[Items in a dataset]

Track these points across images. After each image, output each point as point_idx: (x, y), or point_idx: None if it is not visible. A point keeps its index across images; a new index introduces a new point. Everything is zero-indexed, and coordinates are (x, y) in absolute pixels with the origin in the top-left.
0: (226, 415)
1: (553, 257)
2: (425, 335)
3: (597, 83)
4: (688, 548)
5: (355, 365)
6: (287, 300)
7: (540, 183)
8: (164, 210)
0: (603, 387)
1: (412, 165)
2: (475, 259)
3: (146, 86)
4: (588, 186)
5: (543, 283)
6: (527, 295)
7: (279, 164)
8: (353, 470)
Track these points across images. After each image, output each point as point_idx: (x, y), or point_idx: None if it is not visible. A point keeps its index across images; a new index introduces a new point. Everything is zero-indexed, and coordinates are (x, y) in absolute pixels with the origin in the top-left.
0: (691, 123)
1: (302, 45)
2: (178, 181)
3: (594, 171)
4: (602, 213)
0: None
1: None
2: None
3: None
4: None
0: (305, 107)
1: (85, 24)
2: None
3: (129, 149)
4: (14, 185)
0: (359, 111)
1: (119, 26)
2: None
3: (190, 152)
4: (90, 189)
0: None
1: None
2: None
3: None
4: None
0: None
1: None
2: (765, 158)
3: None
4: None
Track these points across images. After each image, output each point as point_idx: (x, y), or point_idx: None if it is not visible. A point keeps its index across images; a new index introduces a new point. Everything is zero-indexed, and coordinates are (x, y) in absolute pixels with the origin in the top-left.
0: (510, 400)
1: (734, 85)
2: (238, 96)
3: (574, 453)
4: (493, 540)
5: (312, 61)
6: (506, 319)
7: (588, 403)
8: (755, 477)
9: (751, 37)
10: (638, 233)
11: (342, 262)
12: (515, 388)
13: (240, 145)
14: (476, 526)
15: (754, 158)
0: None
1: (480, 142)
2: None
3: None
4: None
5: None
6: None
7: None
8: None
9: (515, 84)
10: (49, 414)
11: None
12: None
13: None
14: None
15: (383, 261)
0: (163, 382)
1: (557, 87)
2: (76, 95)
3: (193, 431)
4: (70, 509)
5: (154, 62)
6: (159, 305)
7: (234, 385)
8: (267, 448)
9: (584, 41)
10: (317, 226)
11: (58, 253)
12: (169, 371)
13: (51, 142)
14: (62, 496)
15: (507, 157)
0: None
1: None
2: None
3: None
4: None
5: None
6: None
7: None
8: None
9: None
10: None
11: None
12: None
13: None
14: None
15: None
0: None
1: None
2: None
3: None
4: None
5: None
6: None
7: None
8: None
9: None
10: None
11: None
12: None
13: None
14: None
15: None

TASK: Turn the items, from the first line through the line containing "8: (353, 470)" (both included), into a numbered list with any blank lines left out.

REPLY TO THE TASK:
1. Track these points across images. After each image, output each point as point_idx: (x, y), or point_idx: None if it is not visible. A point keeps its index across images; a new index introduces a new point. Everything is zero-indexed, and coordinates are (x, y) in absolute pixels with the origin in the top-left.
2. 0: (226, 415)
3. 1: (553, 257)
4. 2: (425, 335)
5. 3: (597, 83)
6. 4: (688, 548)
7. 5: (355, 365)
8. 6: (287, 300)
9. 7: (540, 183)
10. 8: (164, 210)
11. 0: (603, 387)
12. 1: (412, 165)
13. 2: (475, 259)
14. 3: (146, 86)
15. 4: (588, 186)
16. 5: (543, 283)
17. 6: (527, 295)
18. 7: (279, 164)
19. 8: (353, 470)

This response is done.